You can identify which statements the database server spends the most time processing by using the Summary and Detail tabs, located on the Application Profiling pane in Sybase Central.

 ♦  To review statements processed by the database server
  1. Open the analysis file as follows:

    1. In Sybase Central, choose Mode » Application Profiling. If the Application Profiling Wizard appears, click Cancel.

    2. Choose Application Profiling » Open Analysis File Or Connect To A Tracing Database.

    3. Select In A Tracing Database, and then click Open.

    4. In the User ID field, type DBA.

    5. In the Password field, type sql.

    6. From the Action dropdown list, choose Connect To A Running Database On This Computer.

    7. In the Database Name field, type app_profiling.

    8. Click Connect.

    9. If the Application Profiling Details pane does not appear at the bottom of the window, choose View » Application Profiling Details.

  2. Examine the statement execution times of statements that were processed during the tracing session, as follows:

    1. On the Status tab in the Application Profiling Details pane, select the most recent ID (highest number) from the Logging Session ID field, and then click the Database Tracing Data tab.

      On the Summary tab, the SQL statements you executed during the session appear. You may see more additional statements as well. This is because statements you executed automatically caused other statements to be executed (for example, a trigger).

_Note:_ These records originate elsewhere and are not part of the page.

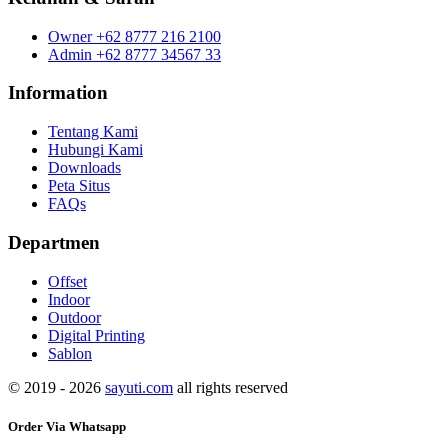
Owner
+62 8777 216 2100
Admin
+62 8777 34567 33
Information
Tentang Kami
Hubungi Kami
Downloads
Peta Situs
FAQs
Departmen
Offset
Indoor
Outdoor
Digital Printing
Sablon
© 2019 - 2026
sayuti.com
all rights reserved
Order Via Whatsapp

      The Summary tab groups similar statements together and summarizes the total number of invocations and the total time spent processing them. SELECT, INSERT, UPDATE, and DELETE statements are grouped together by what tables, columns, and expressions they reference. Other statements are grouped together as a whole (for example, all CREATE TABLE statements appear as a single entry in the Summary tab). A statement may appear expensive in the Summary tab because it is an expensive statement, or because it is frequently executed.

      Find statements that are running slowly on your system by examining the Total Time and Maximum Time columns. These provide information about the execution times for each statement processed by the database server.

      For each SQL statement executed during the tracing session, the number of invocations, total time, maximum time, user and statement text are shown.
  3. To view information about the connection that executed a statement, go to the Details tab, right-click the statement and choose View Connection Details For The Selected Statement.

  4. To view the execution plan used for a SQL statement, go to the Details tab, right-click the statement and choose View More SQL Statement Details For The Selected Statement.

    The SQL Statement Details window appears, displaying the full text of the statement along with details about the context in which it was used. The text displayed for the statement may not match the original SQL statement you executed. Instead, the SQL Statement Details window displays the statement in its rewritten form, as it was processed by the database server. For example, queries over views may appear very different, since the view definitions are often rewritten by the optimizer when executing the query.

    Click the Query Information tab at the bottom of the SQL Statement Details window to see the execution plan.

  5. You have completed the tutorial on diagnosing slow statements.